All in a day’s work for chemical engineering grad-turned-lawyer Amy Kramer
Intellectual property attorneys don’t bask in the spotlight, but they are a company’s best friend when it comes to protecting IP rights. Instead of taking victory laps for defending against increasingly common infringement cases, intellectual property attorneys are likely buried underneath stacks of documents, poring over every detail to protect their clients’ rights. This is the world of engineer-turned-intellectual property lawyer Amy Kramer.
“Chemical engineering is one of the most versatile degrees you can get,” says Kramer. “You can work in large-scale manufacturing, develop household cleaning products, become a brewmaster or work for an oil company.”
You can also become a lawyer.
A 2006 chemical engineering graduate from CU-Boulder, Kramer quickly traded in her beakers and Bunsen burners to earn her 2009 JD—also from CU-Boulder—and entered the world of patent and trademark law. She is now an associate with Greenberg Traurig LLP, an international multipractice law firm with more than 1,900 attorneys serving clients from 38 offices in the U.S., Latin America, Europe, Asia and the Middle East.
In her day-to-day work as a lawyer, Kramer battles a fairly recent menace to businesses: “patent trolls.” Also referred to as “non-practicing entities” or “patent assertion entities,” these corporations are created solely for the purpose of enforcing patent rights and account for more than half of all patent lawsuits.

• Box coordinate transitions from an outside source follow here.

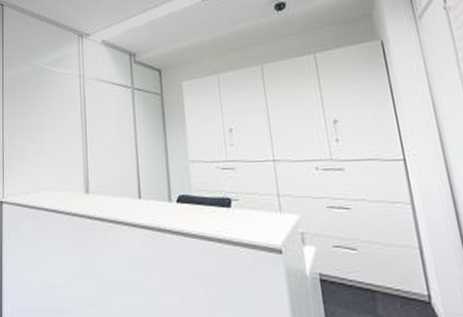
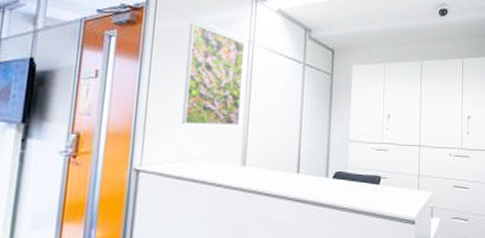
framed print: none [30,67,80,159] -> present [181,22,246,126]

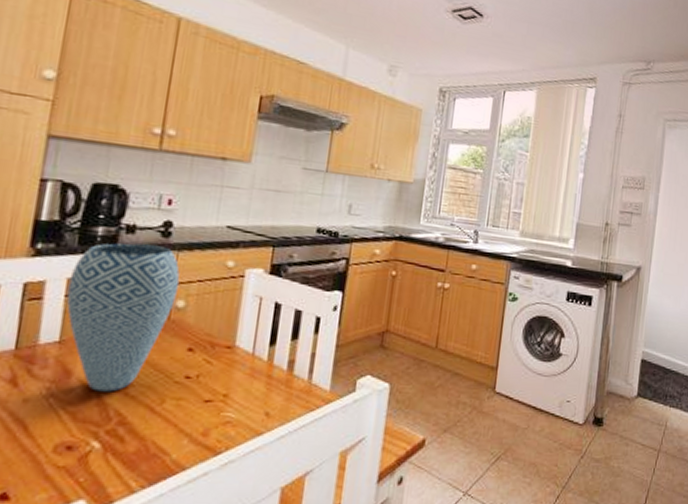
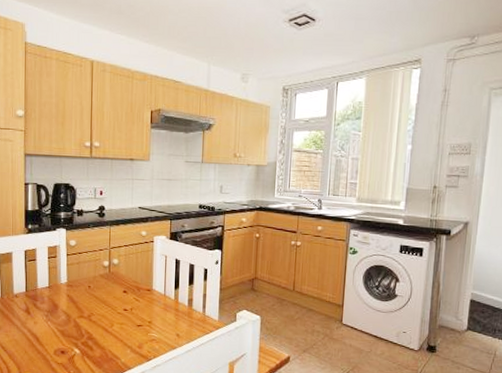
vase: present [66,243,180,392] -> none [49,222,114,319]

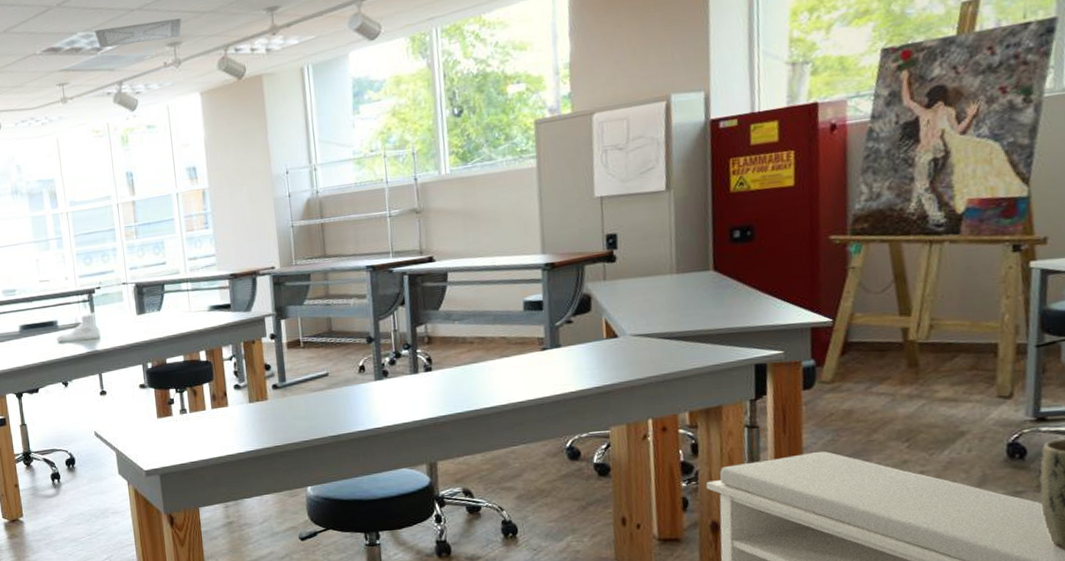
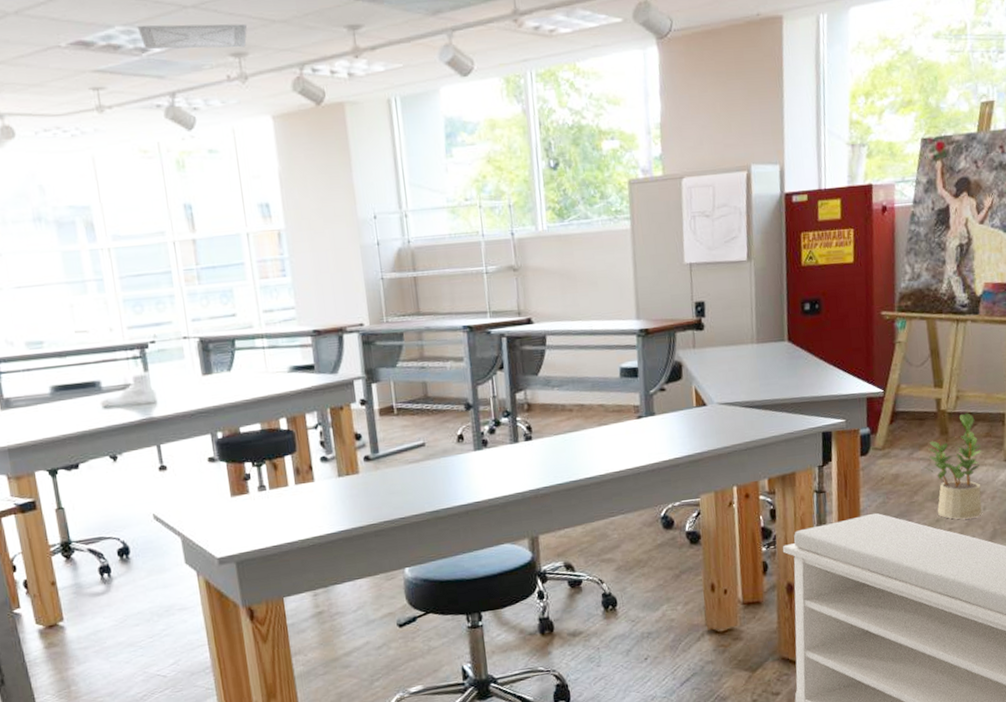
potted plant: none [886,343,967,462] -> present [924,413,982,520]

“People earn a lot of money not by creating products of their own but by buying patents and suing companies of all sizes—from independent coffee shops to multinational technology firms—in attempts to win a settlement,” says Kramer. “Congress has been trying to deal with the issue for a long time.”
Kramer credits her engineering studies for her success as an attorney. It was an elective class that planted the seed for her legal career: Intellectual Property Law for Engineers.
Now entering her sixth year of practice, she specializes in trademark and practice litigation. Thanks to the burgeoning startup and entrepreneurial environment in Colorado, her field is always growing, and she continues to rely on her engineering background as a lawyer.
Kramer serves as co-chair of the Graduates of the Last Decade (GOLD) Board, which hosts events and organizes volunteer opportunities so alumni can stay involved and connected. The board also recognizes the achievements of graduates through the Recent Alumni Award, which is presented at the Engineering Awards Banquet held each spring.
“We’ve had some great events—from hosting a pool party for graduating seniors to renting the rooftop at a Rockies game to facilitating a behind-the-scenes tour of Lockheed Martin. If you’ve graduated from CU-Engineering in the last 10 years, be on the lookout for our events this year—we’d love to meet you!”